In memoria di Marco Dezzi Bardeschi, ricercatore dell’autenticità dei monumenti

L’architetto fiorentino era stato autore del progetto di conservazione della Biblioteca Classense tra la fine degli anni Settanta e i primi anni Ottanta

Marco Dezzi Bardeschi E Virgilio

Marco Dezzi Bardeschi sul cantiere della Manica Lunga della Biblioteca Classense con Virgilio, capo muratore bravissimo e indimenticabile

È scomparso a 84 anni, in questi giorni, a Firenze, Marco Dezzi Bardeschi, tra i più illustri architetti italiani, un maestro nella cultura della conservazione dei monumenti. Allievo di Giovanni Michelucci e di Piero Sampaolesi, nella sua ricca vita di studioso e progettista, Marco Dezzi Bardeschi ha incontrato anche Ravenna.
Si era nel 1976 e il giovane architetto, fresco di nomina a professore ordinario di Restauro dei monumenti al Politecnico di Milano, veniva incaricato dal Comune di Ravenna di effettuare le indagini preliminari a un intervento programmato di conservazione e di recupero del complesso Classense. Quelle indagini dovevano servire a costituire, dopo anni di “restauri distruttivi e di riusi impropri”, l’effettiva autenticità storica della Fabbrica. Nascevano così i suoi scritti sugli architetti Giuseppe Antonio Soratini e Camillo Morigia, gli artefici dei settecenteschi spazi bibliotecari, e l’esplorazione sugli archivi cittadini per ricostruire la cronistoria dei lavori compiuti sulla grandiosa fabbrica Camaldolese, la Classense, dal 1515, anno della fondazione, al 1975.
Indagini interdisciplinari che non tralasciavano di documentare e la significativa presenza avuta dal monastero nella topografia cittadina e gli effetti che la cultura del restauro, negli anni a cavallo fra Ottocento e Novecento, grazie a Corrado Ricci, aveva prodotto sui più prestigiosi monumenti della città. Una coerente e coordinata attività di studio confluita, ad eccezione dello scritto sul Morigia, nel volume Ravenna la fabbrica della città. La città la cultura la fabbrica ancora oggi fonte insostituibile di informazioni.

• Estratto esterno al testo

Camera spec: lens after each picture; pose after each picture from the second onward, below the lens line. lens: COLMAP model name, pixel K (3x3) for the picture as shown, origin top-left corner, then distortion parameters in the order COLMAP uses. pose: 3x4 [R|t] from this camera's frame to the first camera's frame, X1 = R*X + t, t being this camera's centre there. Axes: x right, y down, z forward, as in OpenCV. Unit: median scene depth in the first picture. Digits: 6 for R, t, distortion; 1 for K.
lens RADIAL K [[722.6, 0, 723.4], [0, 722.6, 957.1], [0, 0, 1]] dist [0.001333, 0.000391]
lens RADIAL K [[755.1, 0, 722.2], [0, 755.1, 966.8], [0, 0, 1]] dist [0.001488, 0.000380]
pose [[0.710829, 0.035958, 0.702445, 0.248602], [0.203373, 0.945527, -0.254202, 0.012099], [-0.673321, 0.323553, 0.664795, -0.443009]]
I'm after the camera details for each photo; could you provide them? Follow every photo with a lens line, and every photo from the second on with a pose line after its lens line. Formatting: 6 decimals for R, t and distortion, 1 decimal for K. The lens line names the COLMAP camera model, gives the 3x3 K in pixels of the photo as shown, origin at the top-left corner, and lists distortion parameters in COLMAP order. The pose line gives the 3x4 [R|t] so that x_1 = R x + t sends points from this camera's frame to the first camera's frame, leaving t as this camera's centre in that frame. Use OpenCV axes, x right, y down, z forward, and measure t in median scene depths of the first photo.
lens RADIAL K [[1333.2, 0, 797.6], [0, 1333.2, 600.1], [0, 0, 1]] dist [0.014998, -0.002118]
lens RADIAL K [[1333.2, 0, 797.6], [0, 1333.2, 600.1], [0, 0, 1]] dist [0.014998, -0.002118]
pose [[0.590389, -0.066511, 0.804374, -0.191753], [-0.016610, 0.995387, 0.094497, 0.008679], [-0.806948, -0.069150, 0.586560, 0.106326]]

Tutto andava in direzione di un progetto destinato a “procedere su un doppio registro: quello della conservazione (senza privilegi, né selezioni di parti) di ciò che già esisteva e costituiva il risultato dell’accumulazione materica che la storia consegnava in eredità; e quello dell’innovazione ossia del nuovo apporto, autonomo, che a nostra volta lasciamo impresso sulla fabbrica a testimonianza del nostro uso e del nostro passaggio”. Così scriveva, esponendo nel secondo volume attinente al cantiere della Manica lunga il suo progetto d’intervento. Una svolta metodologica netta nella cultura del restauro, che Dezzi Bardeschi riteneva dovesse essere sostituito dal termine “conservazione”, dove egli, con la passione che distingueva ogni suo “atto d’amore” nei confronti di uno spazio monumentale degradato, «calava la sua offerta di idee e di materiali» conducendo appunto il cantiere «all’insegna dell’aggiungere, non del sottrarre».

La sala degli otto pilastri al piano terreno, le sale di lettura al piano ammezzato della Manica Lunga, con la scala d’accesso tra il piano ammezzato e il primo piano, sono lì a testimoniare l’inconfondibile segno architettonico lasciato sul palinsesto classense da un maestro eclettico, poliedrico, che puntava sempre, in perfetta sintonia con le linee culturali indicate dai bibliotecari, su soluzioni di alta creatività come testimonia il pavimento a mosaico della Manica Lunga da lui ideato e disegnato, in stretta sinergia con Maria Grazia Brunetti che ne fu la realizzatrice, dove chiaro è il percorso di un’attività teorica e progettuale imperniata sulla lezione umanistica di Leon Battista Alberti, omaggiato di un suo simbolo, l’occhio alato, realizzato «con impasto di candidi frammenti vetrosi», angolo visuale di percorsi concettuali, fantastici ed ellittici che si dipanano tra ciottoli di fiume, granito e vetri colorati. Il tutto, annotava Dezzi, «scandito da aerei punti luce, come luminosi pianeti scagliati in aria da archi tesi di fili di ferro color cielo».
Oggi, purtroppo, quelle «soluzioni di alta narratività» dall’autore così descritte risplendono solo in un indimenticabile reportage fotografico effettuato al momento dell’inaugurazione da Gabriele Basilico. Quei punti luce, pur visibili allo sguardo di chi oggi si affaccia nella sala, andrebbero ripristinati nelle loro originarie modalità, per rimanere fedeli alla memoria artistica di un grande dell’architettura italiana.